What is Article 356? -Supreme Court reinstates Congress government in Arunachal Pradesh

• According to Article 356, President’s Rule can be imposed in a state if a situation has arisen in which the government of the state cannot be carried on in accordance with the provisions of the Constitution.

Why this Article is Criticized? -Supreme Court reinstates Congress government in Arunachal Pradesh

• The expression “breakdown of constitutional machinery” has not been defined in the Constitution. It can happen due to political reasons such as, hung assembly, the Government losing majority in the assembly, failure of any political grouping to form a government, defections and break-up of coalition or because of insurgency etc.

• Unlike the President, who mostly acts on the advice of the Union Council of Ministers, Governors have some discretion, including for sending reports recommending central rule.
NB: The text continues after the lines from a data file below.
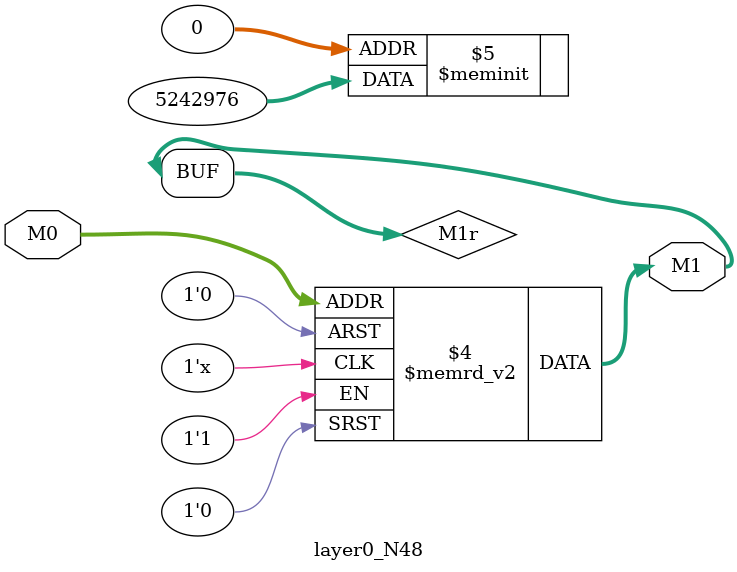
<source format=v>
module layer0_N48 ( input [3:0] M0, output [1:0] M1 );

	(*rom_style = "distributed" *) reg [1:0] M1r;
	assign M1 = M1r;
	always @ (M0) begin
		case (M0)
			4'b0000: M1r = 2'b00;
			4'b1000: M1r = 2'b00;
			4'b0100: M1r = 2'b00;
			4'b1100: M1r = 2'b00;
			4'b0010: M1r = 2'b10;
			4'b1010: M1r = 2'b01;
			4'b0110: M1r = 2'b00;
			4'b1110: M1r = 2'b00;
			4'b0001: M1r = 2'b00;
			4'b1001: M1r = 2'b00;
			4'b0101: M1r = 2'b00;
			4'b1101: M1r = 2'b00;
			4'b0011: M1r = 2'b01;
			4'b1011: M1r = 2'b01;
			4'b0111: M1r = 2'b00;
			4'b1111: M1r = 2'b00;

		endcase
	end
endmodule

</source>
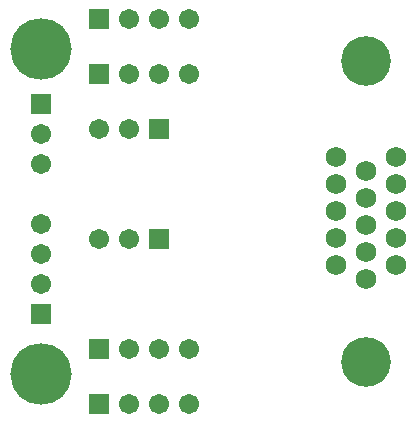
<source format=gbs>
G04 Layer_Color=16711935*
%FSLAX24Y24*%
%MOIN*%
G70*
G01*
G75*
%ADD28C,0.1655*%
%ADD29C,0.0680*%
%ADD30R,0.0671X0.0671*%
%ADD31C,0.0671*%
%ADD32R,0.0671X0.0671*%
%ADD33C,0.2049*%
D28*
X10843Y392D02*
D03*
Y10435D02*
D03*
D29*
X9843Y3613D02*
D03*
Y5413D02*
D03*
Y4513D02*
D03*
Y6313D02*
D03*
Y7213D02*
D03*
X10843Y6763D02*
D03*
Y5863D02*
D03*
Y4063D02*
D03*
Y4963D02*
D03*
Y3163D02*
D03*
X11843Y7213D02*
D03*
Y6313D02*
D03*
Y4513D02*
D03*
Y5413D02*
D03*
Y3613D02*
D03*
D30*
X1937Y11811D02*
D03*
Y9981D02*
D03*
X3937Y4490D02*
D03*
Y8151D02*
D03*
X1937Y-1000D02*
D03*
Y830D02*
D03*
D31*
X2937Y11811D02*
D03*
X3937D02*
D03*
X4937D02*
D03*
X0Y3000D02*
D03*
Y4000D02*
D03*
Y5000D02*
D03*
X2937Y9981D02*
D03*
X3937D02*
D03*
X4937D02*
D03*
X0Y7000D02*
D03*
Y8000D02*
D03*
X1937Y4490D02*
D03*
X2937D02*
D03*
X1937Y8151D02*
D03*
X2937D02*
D03*
Y-1000D02*
D03*
X3937D02*
D03*
X4937D02*
D03*
X2937Y830D02*
D03*
X3937D02*
D03*
X4937D02*
D03*
D32*
X0Y2000D02*
D03*
Y9000D02*
D03*
D33*
Y10827D02*
D03*
Y0D02*
D03*
M02*

</source>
• Since Governor is a central government’s agent and He has discretionary power with regard to imposition of President Rule and also because, breakdown of constitutional machinery is not defined anywhere in the constitution, This has resulted in blunt misuse of this article by the party in power in the centre. The worst misuse of it could be seen from 2 instances, First being when Janta Party government came to power in 1977, It dismissed all congress ruled state government by using Article 356,since it felt that since congress government lost election at the centre, it has lost the mandate to rule at the state. Same grounds were used by the Congress government in 1980 while dismissing the Janta party government.

• Due to its widespread misuse by the executive, Supreme Court was forced to intervene in this matter, Thus in the S.R. Bommai case, the Supreme Court ruled in 1994 that courts can’t question the Union Cabinet’s advice to the President but they can question the material behind the satisfaction of the President regarding breakdown of constitutional machinery. It also said that, the use of Article 356 was justified only when there was a breakdown of constitutional machinery and not that of administrative machinery. Since then the usage of this article has reduced widely, since it has inculcated fear in the minds of executive about Court nullifying the imposition of president Rule.

• The most recent example of the misuse of this article was in Buta Singh case. Where the Governor recommended president rule without giving chance to an Alliance which claimed that it has majority. The Supreme Court in January 2006 declared the dissolution of the Bihar assembly as null and void in the Buta Singh case. It held that the governor’s report could not be taken at face value and must be verified by the council of ministers before being used as the basis for imposing President’s rule. The “drastic and extreme action under Article 356” cannot be justified on whims and fancies of the Governor and the council of ministers should not accept it as “gospel truth”.